The Greenplum Platform Extension Framework (PXF) is composed of a Greenplum Database protocol and associated C client library plus a Java service. These components work together to provide you access to data stored in sources external to your Greenplum Database deployment.

Your Greenplum Database deployment consists of a master node and multiple segment hosts. After you configure and initialize PXF, you start a single PXF JVM process on each Greenplum Database segment host. This PXF process (referred to as the PXF agent) spawns a thread for each segment instance on a segment host that participates in a query against a PXF external table.

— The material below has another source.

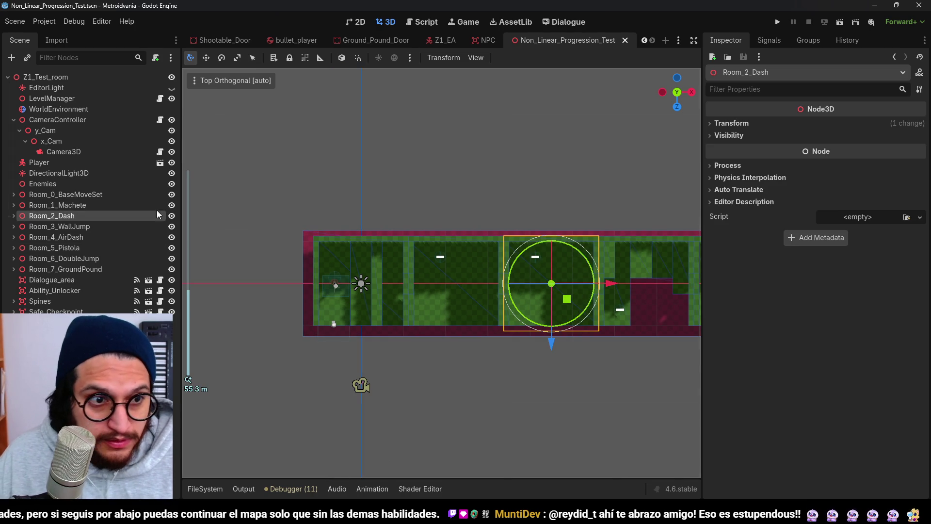
double_click(121, 205)
scroll(377, 232, up, 2)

Multiple segment instances on each segment host communicate via a REST API with PXF in parallel, and the PXF agents on multiple hosts communicate with HDFS in parallel.

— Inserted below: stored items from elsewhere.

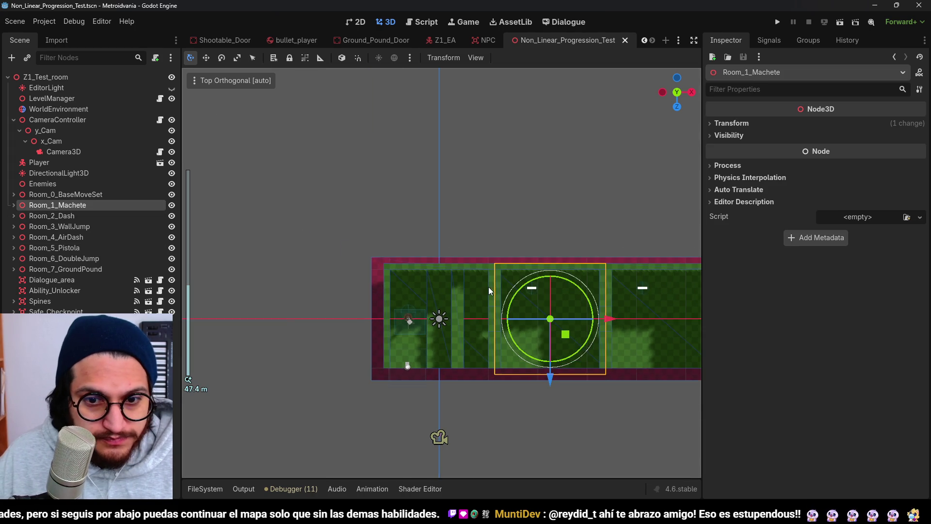
scroll(510, 320, up, 2)
mouse_move(535, 308)
mouse_down()
mouse_move(426, 178)
mouse_move(406, 182)
mouse_up()
scroll(562, 258, down, 2)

Figure: PXF-to-Hadoop Architecture

When a user or application performs a query on a PXF external table that references an HDFS file, the Greenplum Database master node dispatches the query to all segment hosts. Each segment instance contacts the PXF agent running on its host. When it receives the request from a segment instance, the PXF agent:

  1. Spawns a thread for the segment instance.
  2. Invokes the HDFS Java API to request metadata information for the HDFS file from the HDFS NameNode.
  3. Provides the metadata information returned by the HDFS NameNode to the segment instance.

A segment instance uses its Greenplum Database gp_segment_id and the file block information described in the metadata to assign itself a specific portion of the query data. The segment instance then sends a request to the PXF agent to read the assigned data. This data may reside on one or more HDFS DataNodes.

The PXF agent invokes the HDFS Java API to read the data and deliver it to the segment instance. The segment instance delivers its portion of the data to the Greenplum Database master node. This communication occurs across segment hosts and segment instances in parallel.